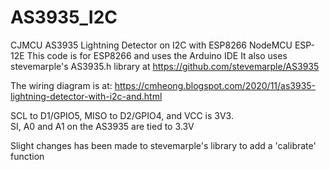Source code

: # AS3935_I2C
CJMCU AS3935 Lightning Detector on I2C with ESP8266 NodeMCU ESP-12E
This code is for ESP8266 and uses the Arduino IDE
It also uses stevemarple's AS3935.h library at
https://github.com/stevemarple/AS3935

The wiring diagram is at:
https://cmheong.blogspot.com/2020/11/as3935-lightning-detector-with-i2c-and.html

SCL to D1/GPIO5, MISO to D2/GPIO4, and VCC is 3V3.  
SI, A0 and A1 on the AS3935 are tied to 3.3V
    
Slight changes has been made to stevemarple's library to add a 'calibrate' function   
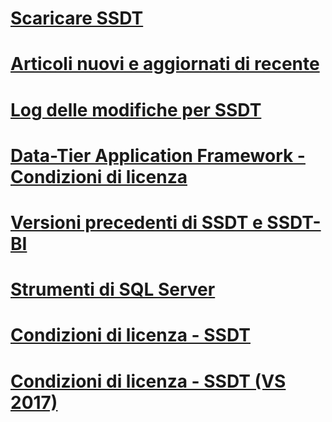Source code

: # [Scaricare SSDT](download-sql-server-data-tools-ssdt.md)
# [Articoli nuovi e aggiornati di recente](new-updated-ssdt.md)
# [Log delle modifiche per SSDT](changelog-for-sql-server-data-tools-ssdt.md)
# [Data-Tier Application Framework - Condizioni di licenza](data-tier-application-framework-license-terms.md)
# [Versioni precedenti di SSDT e SSDT-BI](previous-releases-of-sql-server-data-tools-ssdt-and-ssdt-bi.md)
# [Strumenti di SQL Server](sql-server-tools.md)
# [Condizioni di licenza - SSDT](sql-server-data-tools-license-terms.md)
# [Condizioni di licenza - SSDT (VS 2017)](sql-server-data-tools-license-terms-vs2017.md)
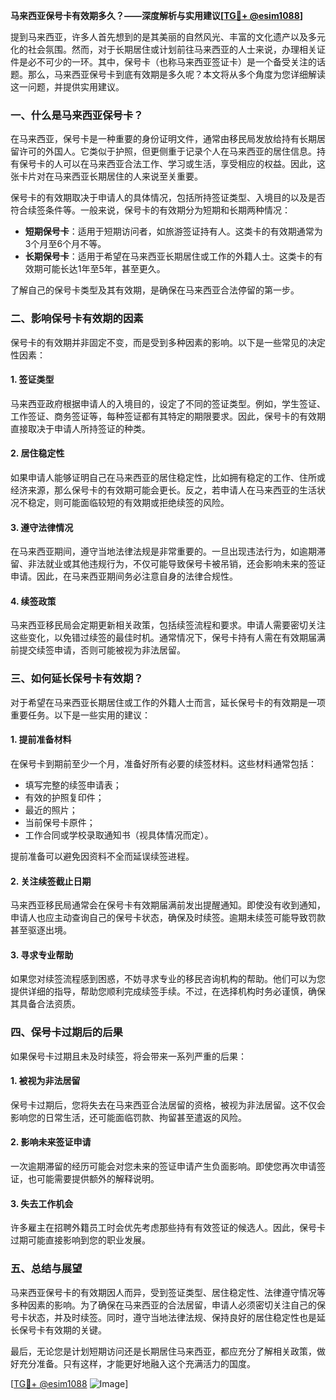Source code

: **马来西亚保号卡有效期多久？——深度解析与实用建议[[TG💪+ @esim1088](https://t.me/s/esim1088)]**

提到马来西亚，许多人首先想到的是其美丽的自然风光、丰富的文化遗产以及多元化的社会氛围。然而，对于长期居住或计划前往马来西亚的人士来说，办理相关证件是必不可少的一环。其中，保号卡（也称马来西亚签证卡）是一个备受关注的话题。那么，马来西亚保号卡到底有效期是多久呢？本文将从多个角度为您详细解读这一问题，并提供实用建议。

### 一、什么是马来西亚保号卡？

在马来西亚，保号卡是一种重要的身份证明文件，通常由移民局发放给持有长期居留许可的外国人。它类似于护照，但更侧重于记录个人在马来西亚的居住信息。持有保号卡的人可以在马来西亚合法工作、学习或生活，享受相应的权益。因此，这张卡片对在马来西亚长期居住的人来说至关重要。

保号卡的有效期取决于申请人的具体情况，包括所持签证类型、入境目的以及是否符合续签条件等。一般来说，保号卡的有效期分为短期和长期两种情况：

- **短期保号卡**：适用于短期访问者，如旅游签证持有人。这类卡的有效期通常为3个月至6个月不等。
- **长期保号卡**：适用于希望在马来西亚长期居住或工作的外籍人士。这类卡的有效期可能长达1年至5年，甚至更久。

了解自己的保号卡类型及其有效期，是确保在马来西亚合法停留的第一步。

### 二、影响保号卡有效期的因素

保号卡的有效期并非固定不变，而是受到多种因素的影响。以下是一些常见的决定性因素：

#### 1. 签证类型

马来西亚政府根据申请人的入境目的，设定了不同的签证类型。例如，学生签证、工作签证、商务签证等，每种签证都有其特定的期限要求。因此，保号卡的有效期直接取决于申请人所持签证的种类。

#### 2. 居住稳定性

如果申请人能够证明自己在马来西亚的居住稳定性，比如拥有稳定的工作、住所或经济来源，那么保号卡的有效期可能会更长。反之，若申请人在马来西亚的生活状况不稳定，则可能面临较短的有效期或拒绝续签的风险。

#### 3. 遵守法律情况

在马来西亚期间，遵守当地法律法规是非常重要的。一旦出现违法行为，如逾期滞留、非法就业或其他违规行为，不仅可能导致保号卡被吊销，还会影响未来的签证申请。因此，在马来西亚期间务必注意自身的法律合规性。

#### 4. 续签政策

马来西亚移民局会定期更新相关政策，包括续签流程和要求。申请人需要密切关注这些变化，以免错过续签的最佳时机。通常情况下，保号卡持有人需在有效期届满前提交续签申请，否则可能被视为非法居留。

### 三、如何延长保号卡有效期？

对于希望在马来西亚长期居住或工作的外籍人士而言，延长保号卡的有效期是一项重要任务。以下是一些实用的建议：

#### 1. 提前准备材料

在保号卡到期前至少一个月，准备好所有必要的续签材料。这些材料通常包括：
- 填写完整的续签申请表；
- 有效的护照复印件；
- 最近的照片；
- 当前保号卡原件；
- 工作合同或学校录取通知书（视具体情况而定）。

提前准备可以避免因资料不全而延误续签进程。

#### 2. 关注续签截止日期

马来西亚移民局通常会在保号卡有效期届满前发出提醒通知。即使没有收到通知，申请人也应主动查询自己的保号卡状态，确保及时续签。逾期未续签可能导致罚款甚至驱逐出境。

#### 3. 寻求专业帮助

如果您对续签流程感到困惑，不妨寻求专业的移民咨询机构的帮助。他们可以为您提供详细的指导，帮助您顺利完成续签手续。不过，在选择机构时务必谨慎，确保其具备合法资质。

### 四、保号卡过期后的后果

如果保号卡过期且未及时续签，将会带来一系列严重的后果：

#### 1. 被视为非法居留

保号卡过期后，您将失去在马来西亚合法居留的资格，被视为非法居留。这不仅会影响您的日常生活，还可能面临罚款、拘留甚至遣返的风险。

#### 2. 影响未来签证申请

一次逾期滞留的经历可能会对您未来的签证申请产生负面影响。即使您再次申请签证，也可能需要提供额外的解释说明。

#### 3. 失去工作机会

许多雇主在招聘外籍员工时会优先考虑那些持有有效签证的候选人。因此，保号卡过期可能直接影响到您的职业发展。

### 五、总结与展望

马来西亚保号卡的有效期因人而异，受到签证类型、居住稳定性、法律遵守情况等多种因素的影响。为了确保在马来西亚的合法居留，申请人必须密切关注自己的保号卡状态，并及时续签。同时，遵守当地法律法规、保持良好的居住稳定性也是延长保号卡有效期的关键。

最后，无论您是计划短期访问还是长期居住马来西亚，都应充分了解相关政策，做好充分准备。只有这样，才能更好地融入这个充满活力的国度。

[[TG💪+ @esim1088](https://t.me/s/esim1088) ![Image](https://i.postimg.cc/4NQfJmqS/Snipaste-2025-05-13-00-14-12.png)]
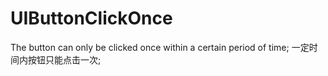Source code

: # UIButtonClickOnce
The button can only be clicked once within a certain period of time;
一定时间内按钮只能点击一次;
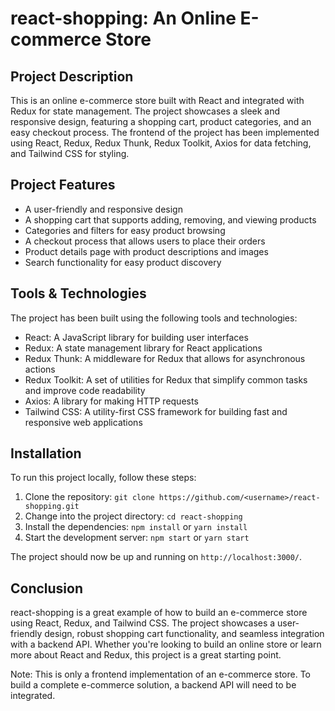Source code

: # react-shopping: An Online E-commerce Store

## Project Description

This is an online e-commerce store built with React and integrated with Redux for state management. The project showcases a sleek and responsive design, featuring a shopping cart, product categories, and an easy checkout process. The frontend of the project has been implemented using React, Redux, Redux Thunk, Redux Toolkit, Axios for data fetching, and Tailwind CSS for styling.

## Project Features

- A user-friendly and responsive design
- A shopping cart that supports adding, removing, and viewing products
- Categories and filters for easy product browsing
- A checkout process that allows users to place their orders
- Product details page with product descriptions and images
- Search functionality for easy product discovery

## Tools & Technologies

The project has been built using the following tools and technologies:

- React: A JavaScript library for building user interfaces
- Redux: A state management library for React applications
- Redux Thunk: A middleware for Redux that allows for asynchronous actions
- Redux Toolkit: A set of utilities for Redux that simplify common tasks and improve code readability
- Axios: A library for making HTTP requests
- Tailwind CSS: A utility-first CSS framework for building fast and responsive web applications

## Installation

To run this project locally, follow these steps:

1. Clone the repository: `git clone https://github.com/<username>/react-shopping.git`
2. Change into the project directory: `cd react-shopping`
3. Install the dependencies: `npm install` or `yarn install`
4. Start the development server: `npm start` or `yarn start`

The project should now be up and running on `http://localhost:3000/`.

## Conclusion

react-shopping is a great example of how to build an e-commerce store using React, Redux, and Tailwind CSS. The project showcases a user-friendly design, robust shopping cart functionality, and seamless integration with a backend API. Whether you're looking to build an online store or learn more about React and Redux, this project is a great starting point.

Note: This is only a frontend implementation of an e-commerce store. To build a complete e-commerce solution, a backend API will need to be integrated.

*The task*: Please retype all of the data above line for line without changing anything, and leave the pictures out.

*Response*:
Source code

: # AS3935_I2C
CJMCU AS3935 Lightning Detector on I2C with ESP8266 NodeMCU ESP-12E
This code is for ESP8266 and uses the Arduino IDE
It also uses stevemarple's AS3935.h library at
https://github.com/stevemarple/AS3935

The wiring diagram is at:
https://cmheong.blogspot.com/2020/11/as3935-lightning-detector-with-i2c-and.html

SCL to D1/GPIO5, MISO to D2/GPIO4, and VCC is 3V3.  
SI, A0 and A1 on the AS3935 are tied to 3.3V
    
Slight changes has been made to stevemarple's library to add a 'calibrate' function   
Source code

: # [Scaricare SSDT](download-sql-server-data-tools-ssdt.md)
# [Articoli nuovi e aggiornati di recente](new-updated-ssdt.md)
# [Log delle modifiche per SSDT](changelog-for-sql-server-data-tools-ssdt.md)
# [Data-Tier Application Framework - Condizioni di licenza](data-tier-application-framework-license-terms.md)
# [Versioni precedenti di SSDT e SSDT-BI](previous-releases-of-sql-server-data-tools-ssdt-and-ssdt-bi.md)
# [Strumenti di SQL Server](sql-server-tools.md)
# [Condizioni di licenza - SSDT](sql-server-data-tools-license-terms.md)
# [Condizioni di licenza - SSDT (VS 2017)](sql-server-data-tools-license-terms-vs2017.md)
Source code

: **马来西亚保号卡有效期多久？——深度解析与实用建议[[TG💪+ @esim1088](https://t.me/s/esim1088)]**

提到马来西亚，许多人首先想到的是其美丽的自然风光、丰富的文化遗产以及多元化的社会氛围。然而，对于长期居住或计划前往马来西亚的人士来说，办理相关证件是必不可少的一环。其中，保号卡（也称马来西亚签证卡）是一个备受关注的话题。那么，马来西亚保号卡到底有效期是多久呢？本文将从多个角度为您详细解读这一问题，并提供实用建议。

### 一、什么是马来西亚保号卡？

在马来西亚，保号卡是一种重要的身份证明文件，通常由移民局发放给持有长期居留许可的外国人。它类似于护照，但更侧重于记录个人在马来西亚的居住信息。持有保号卡的人可以在马来西亚合法工作、学习或生活，享受相应的权益。因此，这张卡片对在马来西亚长期居住的人来说至关重要。

保号卡的有效期取决于申请人的具体情况，包括所持签证类型、入境目的以及是否符合续签条件等。一般来说，保号卡的有效期分为短期和长期两种情况：

- **短期保号卡**：适用于短期访问者，如旅游签证持有人。这类卡的有效期通常为3个月至6个月不等。
- **长期保号卡**：适用于希望在马来西亚长期居住或工作的外籍人士。这类卡的有效期可能长达1年至5年，甚至更久。

了解自己的保号卡类型及其有效期，是确保在马来西亚合法停留的第一步。

### 二、影响保号卡有效期的因素

保号卡的有效期并非固定不变，而是受到多种因素的影响。以下是一些常见的决定性因素：

#### 1. 签证类型

马来西亚政府根据申请人的入境目的，设定了不同的签证类型。例如，学生签证、工作签证、商务签证等，每种签证都有其特定的期限要求。因此，保号卡的有效期直接取决于申请人所持签证的种类。

#### 2. 居住稳定性

如果申请人能够证明自己在马来西亚的居住稳定性，比如拥有稳定的工作、住所或经济来源，那么保号卡的有效期可能会更长。反之，若申请人在马来西亚的生活状况不稳定，则可能面临较短的有效期或拒绝续签的风险。

#### 3. 遵守法律情况

在马来西亚期间，遵守当地法律法规是非常重要的。一旦出现违法行为，如逾期滞留、非法就业或其他违规行为，不仅可能导致保号卡被吊销，还会影响未来的签证申请。因此，在马来西亚期间务必注意自身的法律合规性。

#### 4. 续签政策

马来西亚移民局会定期更新相关政策，包括续签流程和要求。申请人需要密切关注这些变化，以免错过续签的最佳时机。通常情况下，保号卡持有人需在有效期届满前提交续签申请，否则可能被视为非法居留。

### 三、如何延长保号卡有效期？

对于希望在马来西亚长期居住或工作的外籍人士而言，延长保号卡的有效期是一项重要任务。以下是一些实用的建议：

#### 1. 提前准备材料

在保号卡到期前至少一个月，准备好所有必要的续签材料。这些材料通常包括：
- 填写完整的续签申请表；
- 有效的护照复印件；
- 最近的照片；
- 当前保号卡原件；
- 工作合同或学校录取通知书（视具体情况而定）。

提前准备可以避免因资料不全而延误续签进程。

#### 2. 关注续签截止日期

马来西亚移民局通常会在保号卡有效期届满前发出提醒通知。即使没有收到通知，申请人也应主动查询自己的保号卡状态，确保及时续签。逾期未续签可能导致罚款甚至驱逐出境。

#### 3. 寻求专业帮助

如果您对续签流程感到困惑，不妨寻求专业的移民咨询机构的帮助。他们可以为您提供详细的指导，帮助您顺利完成续签手续。不过，在选择机构时务必谨慎，确保其具备合法资质。

### 四、保号卡过期后的后果

如果保号卡过期且未及时续签，将会带来一系列严重的后果：

#### 1. 被视为非法居留

保号卡过期后，您将失去在马来西亚合法居留的资格，被视为非法居留。这不仅会影响您的日常生活，还可能面临罚款、拘留甚至遣返的风险。

#### 2. 影响未来签证申请

一次逾期滞留的经历可能会对您未来的签证申请产生负面影响。即使您再次申请签证，也可能需要提供额外的解释说明。

#### 3. 失去工作机会

许多雇主在招聘外籍员工时会优先考虑那些持有有效签证的候选人。因此，保号卡过期可能直接影响到您的职业发展。

### 五、总结与展望

马来西亚保号卡的有效期因人而异，受到签证类型、居住稳定性、法律遵守情况等多种因素的影响。为了确保在马来西亚的合法居留，申请人必须密切关注自己的保号卡状态，并及时续签。同时，遵守当地法律法规、保持良好的居住稳定性也是延长保号卡有效期的关键。

最后，无论您是计划短期访问还是长期居住马来西亚，都应充分了解相关政策，做好充分准备。只有这样，才能更好地融入这个充满活力的国度。

[[TG💪+ @esim1088](https://t.me/s/esim1088) ![Image](https://i.postimg.cc/4NQfJmqS/Snipaste-2025-05-13-00-14-12.png)]
Source code

: # UIButtonClickOnce
The button can only be clicked once within a certain period of time;
一定时间内按钮只能点击一次;
Source code

: # react-shopping: An Online E-commerce Store

## Project Description

This is an online e-commerce store built with React and integrated with Redux for state management. The project showcases a sleek and responsive design, featuring a shopping cart, product categories, and an easy checkout process. The frontend of the project has been implemented using React, Redux, Redux Thunk, Redux Toolkit, Axios for data fetching, and Tailwind CSS for styling.

## Project Features

- A user-friendly and responsive design
- A shopping cart that supports adding, removing, and viewing products
- Categories and filters for easy product browsing
- A checkout process that allows users to place their orders
- Product details page with product descriptions and images
- Search functionality for easy product discovery

## Tools & Technologies

The project has been built using the following tools and technologies:

- React: A JavaScript library for building user interfaces
- Redux: A state management library for React applications
- Redux Thunk: A middleware for Redux that allows for asynchronous actions
- Redux Toolkit: A set of utilities for Redux that simplify common tasks and improve code readability
- Axios: A library for making HTTP requests
- Tailwind CSS: A utility-first CSS framework for building fast and responsive web applications

## Installation

To run this project locally, follow these steps:

1. Clone the repository: `git clone https://github.com/<username>/react-shopping.git`
2. Change into the project directory: `cd react-shopping`
3. Install the dependencies: `npm install` or `yarn install`
4. Start the development server: `npm start` or `yarn start`

The project should now be up and running on `http://localhost:3000/`.

## Conclusion

react-shopping is a great example of how to build an e-commerce store using React, Redux, and Tailwind CSS. The project showcases a user-friendly design, robust shopping cart functionality, and seamless integration with a backend API. Whether you're looking to build an online store or learn more about React and Redux, this project is a great starting point.

Note: This is only a frontend implementation of an e-commerce store. To build a complete e-commerce solution, a backend API will need to be integrated.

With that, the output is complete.